▸ **Brief**:
According to the text below about the British Special Operations Executive, on what date was the organization created?

▸ **Text excerpt**:
++++++
The Gearward™ HermiSERE™ is a modern version of the British Special Operations Executive (SOE) lapel / thumb daggers that were issued to agents the SOE and the American Office of Strategic Services (OSS) during the Second World War.
SOE was a top secret British WW2 organization that was created on 22 July 1940, following the fall of France, Prime Minister Winston Churchill tasked Hugh Dalton with forming SOE. The SOE was formed from the merger of three existing secret and operating departments of other ministries to conduct sabotage, espionage and reconnaissance in Nazi-occupied France, and to aid local resistance movements. Churchill’s instructions to Dalton were to “set Europe ablaze.”
Colonel (later Major General) Sir Colin McVean Gubbins, KCMG, DSO, MC, was the prime mover on the SOE and from August 1943 onward, Director of SOE Sir Colin also was responsible for setting up the GHQ Auxiliary Units, a volunteer civilian force set up to resist any eventual occupation of the United Kingdom by Nazi Germany. He was the logical choice, since he had acquired considerable experience and expertise in guerrilla warfare as a regular Army officer.
++++++
[Data items]

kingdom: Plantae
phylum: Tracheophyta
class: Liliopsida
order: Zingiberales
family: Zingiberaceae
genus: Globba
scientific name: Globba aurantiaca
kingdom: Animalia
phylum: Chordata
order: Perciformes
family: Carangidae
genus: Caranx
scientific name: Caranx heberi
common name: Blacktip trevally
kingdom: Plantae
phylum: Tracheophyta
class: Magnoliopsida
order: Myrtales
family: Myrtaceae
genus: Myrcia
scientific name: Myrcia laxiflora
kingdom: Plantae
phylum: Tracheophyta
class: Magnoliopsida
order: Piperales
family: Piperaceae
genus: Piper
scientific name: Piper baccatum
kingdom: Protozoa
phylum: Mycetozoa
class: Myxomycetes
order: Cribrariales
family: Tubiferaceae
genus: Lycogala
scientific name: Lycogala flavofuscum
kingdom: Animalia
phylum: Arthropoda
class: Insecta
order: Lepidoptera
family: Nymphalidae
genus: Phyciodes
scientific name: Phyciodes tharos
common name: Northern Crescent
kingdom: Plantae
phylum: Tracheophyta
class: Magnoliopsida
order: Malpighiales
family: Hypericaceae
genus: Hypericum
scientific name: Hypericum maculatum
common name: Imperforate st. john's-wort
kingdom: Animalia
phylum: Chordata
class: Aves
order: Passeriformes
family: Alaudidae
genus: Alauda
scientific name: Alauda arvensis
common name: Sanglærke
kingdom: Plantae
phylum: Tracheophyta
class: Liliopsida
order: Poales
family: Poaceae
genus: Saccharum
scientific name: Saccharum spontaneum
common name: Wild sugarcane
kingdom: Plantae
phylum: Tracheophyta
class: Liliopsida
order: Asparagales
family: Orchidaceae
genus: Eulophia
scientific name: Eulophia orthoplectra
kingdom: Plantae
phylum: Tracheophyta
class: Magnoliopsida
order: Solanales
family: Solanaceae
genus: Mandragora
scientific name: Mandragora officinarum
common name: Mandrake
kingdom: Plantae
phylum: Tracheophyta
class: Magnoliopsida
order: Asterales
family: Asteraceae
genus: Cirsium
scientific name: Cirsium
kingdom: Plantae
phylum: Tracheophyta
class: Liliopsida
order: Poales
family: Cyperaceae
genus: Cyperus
++++++
▸ **Task result**:
22 July 1940